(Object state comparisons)

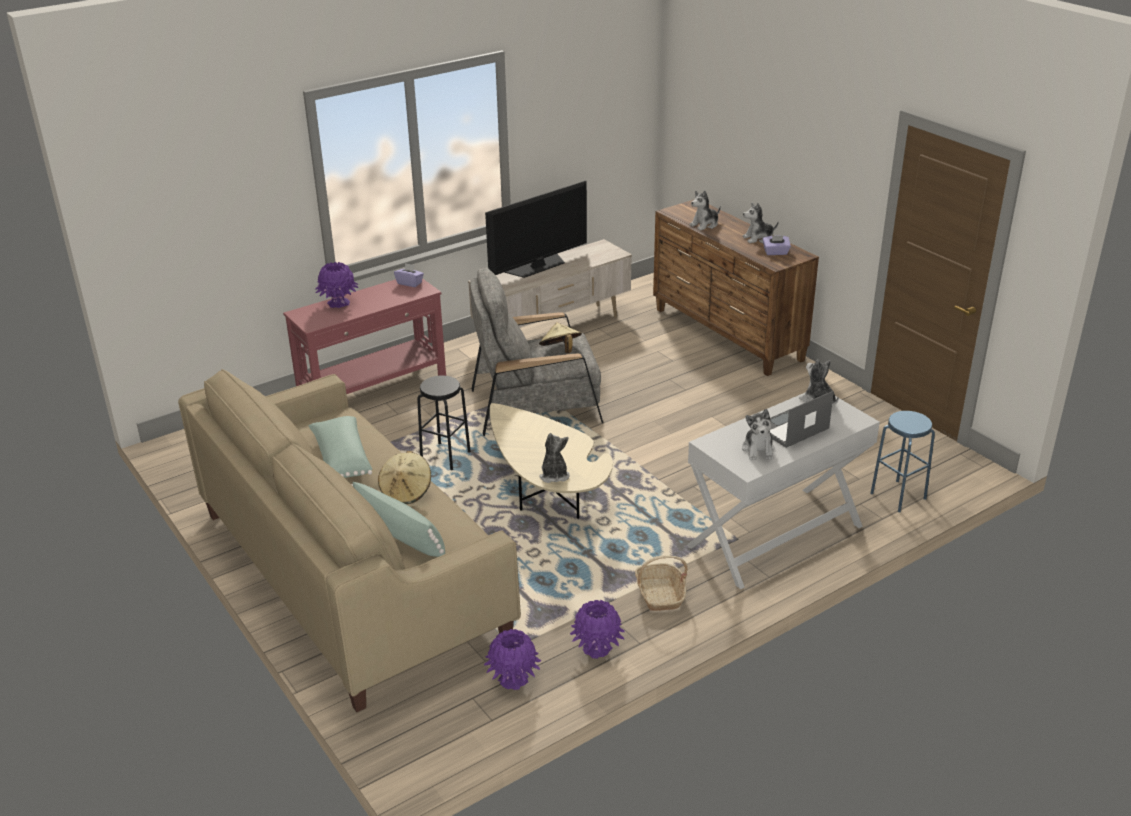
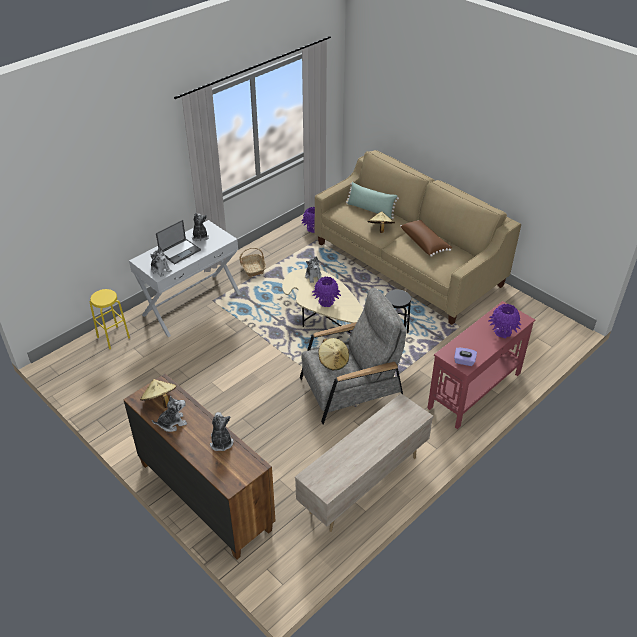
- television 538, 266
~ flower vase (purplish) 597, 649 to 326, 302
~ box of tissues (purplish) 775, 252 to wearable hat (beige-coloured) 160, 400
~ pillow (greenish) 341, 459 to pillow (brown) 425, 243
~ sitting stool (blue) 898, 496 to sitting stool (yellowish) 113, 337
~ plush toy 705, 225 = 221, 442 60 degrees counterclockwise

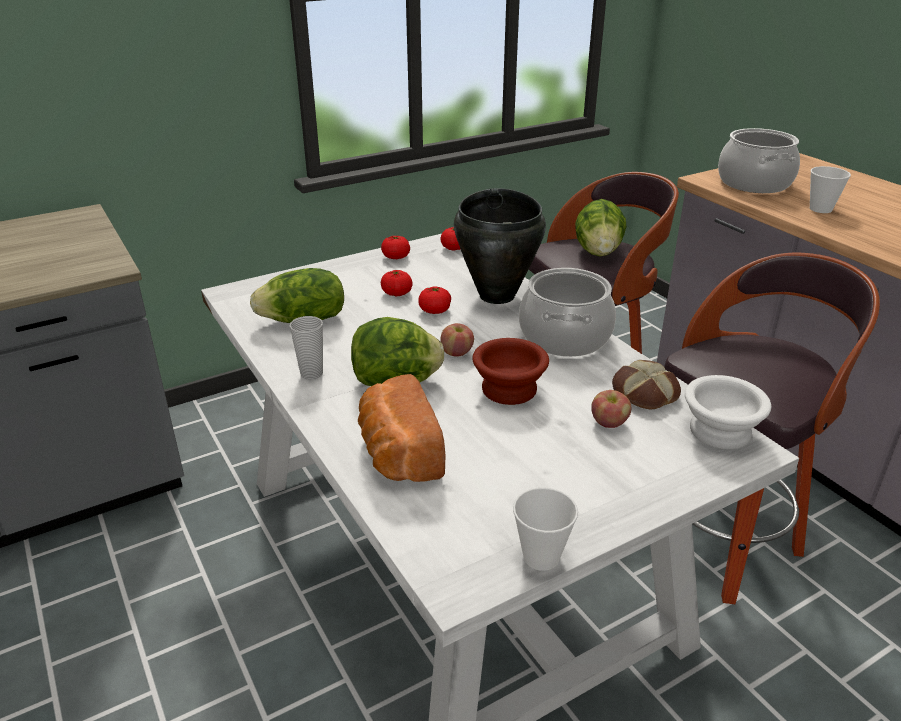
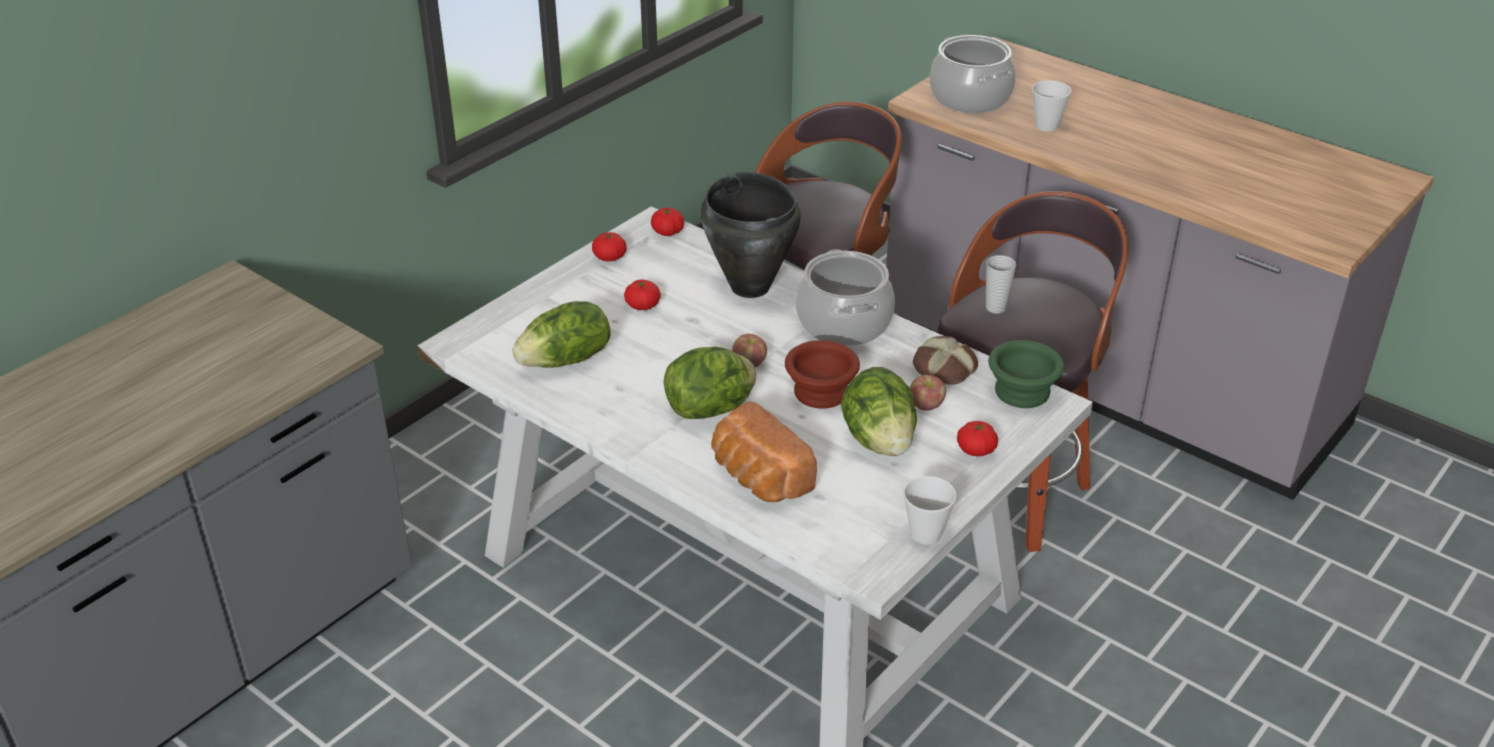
~ drinking cup 311, 373 to 995, 308
~ whole tomato 435, 311 to 976, 450
~ lettuce head 598, 252 to 879, 440
~ deep dish (white) 717, 430 to deep dish (greenish) 1019, 391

**AIM OF THE TASK**
Print each entry precisely as written; the pictures stay out.

**OUTPUT OF THE TASK**
- television 538, 266
~ flower vase (purplish) 597, 649 to 326, 302
~ box of tissues (purplish) 775, 252 to wearable hat (beige-coloured) 160, 400
~ pillow (greenish) 341, 459 to pillow (brown) 425, 243
~ sitting stool (blue) 898, 496 to sitting stool (yellowish) 113, 337
~ plush toy 705, 225 = 221, 442 60 degrees counterclockwise

~ drinking cup 311, 373 to 995, 308
~ whole tomato 435, 311 to 976, 450
~ lettuce head 598, 252 to 879, 440
~ deep dish (white) 717, 430 to deep dish (greenish) 1019, 391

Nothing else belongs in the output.